Ghada Al-Qarni, a boutique owner, said: “I believe that government will explore formal legal alternatives for independent drivers to avoid the unfortunate interruption for vital business, which may negatively affect an individual’s financial standing and hence the overall economy.
“Deporting drivers without finding alternative solutions would create other problems.”
The amnesty period was extended to Nov. 4 for undocumented workers in the Kingdom to legalize their work status. A ministry official confirmed that raids would deal with workers who have not resolved their status without exemption once the deadline is up.
Families with more than one female member cannot benefit from recruiting a driver under their sponsorship. There is still a need to hire independent drivers to make sure all their female members make it to school, university or work on time.
“The ministry needs to look at the problem from all sides in order to tackle it,” says Areej Halwani, a businesswoman. “Including independent drivers in the crackdown on illegal workers can have a major backlash on working women and eventually result in losses to the Kingdom’s economy.”
Halwani suggests that a government organization be opened to hold independent drivers under its sponsorship so that they can be hired at reasonable prices.
Most independent drivers are part-timers who work for other companies.
Rasha Al-Amoudi, a Saudi student studying at a college in Jeddah, said women are going to be the most affected by such decisions.

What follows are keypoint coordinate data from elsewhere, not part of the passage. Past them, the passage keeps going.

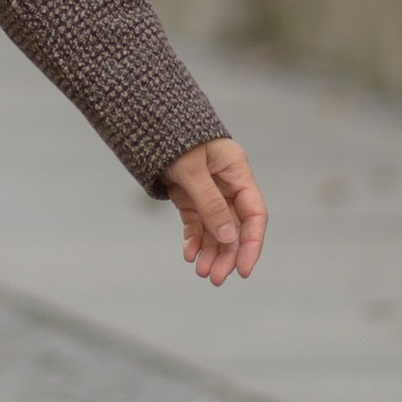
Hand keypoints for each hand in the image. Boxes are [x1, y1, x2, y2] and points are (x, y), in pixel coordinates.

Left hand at [164, 138, 266, 287]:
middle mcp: (227, 183)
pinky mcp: (190, 196)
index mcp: (237, 171)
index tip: (243, 269)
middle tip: (215, 278)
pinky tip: (188, 254)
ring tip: (201, 272)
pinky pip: (196, 223)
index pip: (254, 214)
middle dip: (227, 254)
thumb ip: (210, 202)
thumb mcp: (191, 169)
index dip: (251, 243)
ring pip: (215, 229)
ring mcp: (209, 191)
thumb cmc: (173, 137)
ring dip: (210, 252)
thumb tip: (228, 237)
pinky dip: (194, 240)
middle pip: (234, 226)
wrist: (147, 123)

“My family has four female members who go to four different places to work and study. We need to hire at least two independent drivers to transport us to our institutions and workplaces on time. If we hire a driver to be under our sponsorship, who would he drop? We would still have to look for another independent driver,” she said.
Al-Amoudi argues that the ministry needs to ease the pressure on independent drivers to balance the fact that women are not allowed to drive in Saudi Arabia.